## Problem statement
Copy out the text from each of these rows word for word, leaving out the pictures.

(Dataset excerpts)
-- Opening Marker --

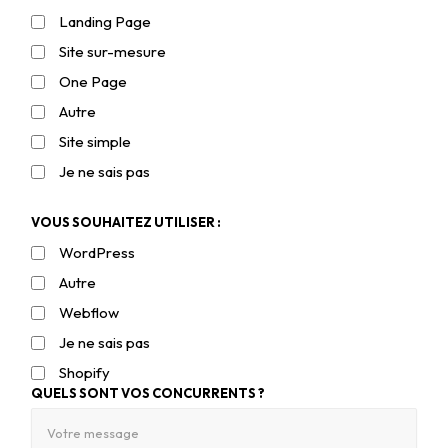
Landing Page
Site sur-mesure
One Page
Autre
Site simple
Je ne sais pas
VOUS SOUHAITEZ UTILISER :
WordPress
Autre
Webflow
Je ne sais pas
Shopify
QUELS SONT VOS CONCURRENTS ?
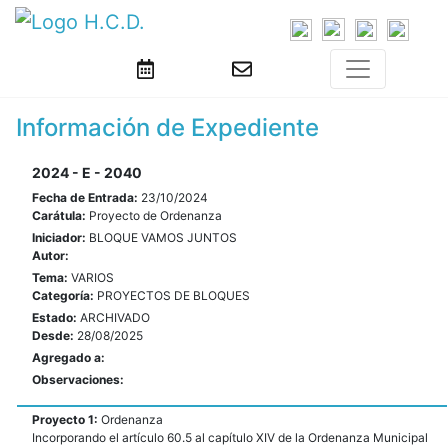
Información de Expediente
2024 - E - 2040
Fecha de Entrada:
23/10/2024
Carátula:
Proyecto de Ordenanza
Iniciador:
BLOQUE VAMOS JUNTOS
Autor:
Tema:
VARIOS
Categoría:
PROYECTOS DE BLOQUES
Estado:
ARCHIVADO
Desde:
28/08/2025
Agregado a:
Observaciones:
Proyecto 1:
Ordenanza
Incorporando el artículo 60.5 al capítulo XIV de la Ordenanza Municipal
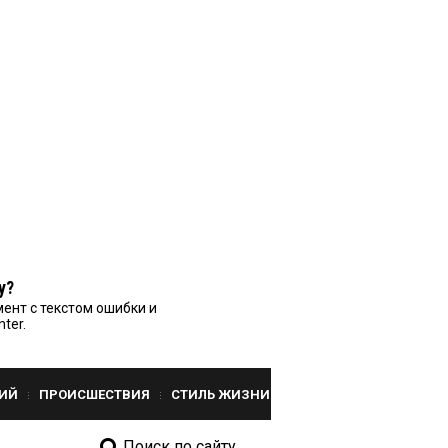
у?
ент с текстом ошибки и
nter.
ИЙ
ПРОИСШЕСТВИЯ
СТИЛЬ ЖИЗНИ
Поиск по сайту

-- Closing Marker --

## Result
Landing Page
Site sur-mesure
One Page
Autre
Site simple
Je ne sais pas
VOUS SOUHAITEZ UTILISER :
WordPress
Autre
Webflow
Je ne sais pas
Shopify
QUELS SONT VOS CONCURRENTS ?
Información de Expediente
2024 - E - 2040
Fecha de Entrada:
23/10/2024
Carátula:
Proyecto de Ordenanza
Iniciador:
BLOQUE VAMOS JUNTOS
Autor:
Tema:
VARIOS
Categoría:
PROYECTOS DE BLOQUES
Estado:
ARCHIVADO
Desde:
28/08/2025
Agregado a:
Observaciones:
Proyecto 1:
Ordenanza
Incorporando el artículo 60.5 al capítulo XIV de la Ordenanza Municipal
у?
ент с текстом ошибки и
nter.
ИЙ
ПРОИСШЕСТВИЯ
СТИЛЬ ЖИЗНИ
Поиск по сайту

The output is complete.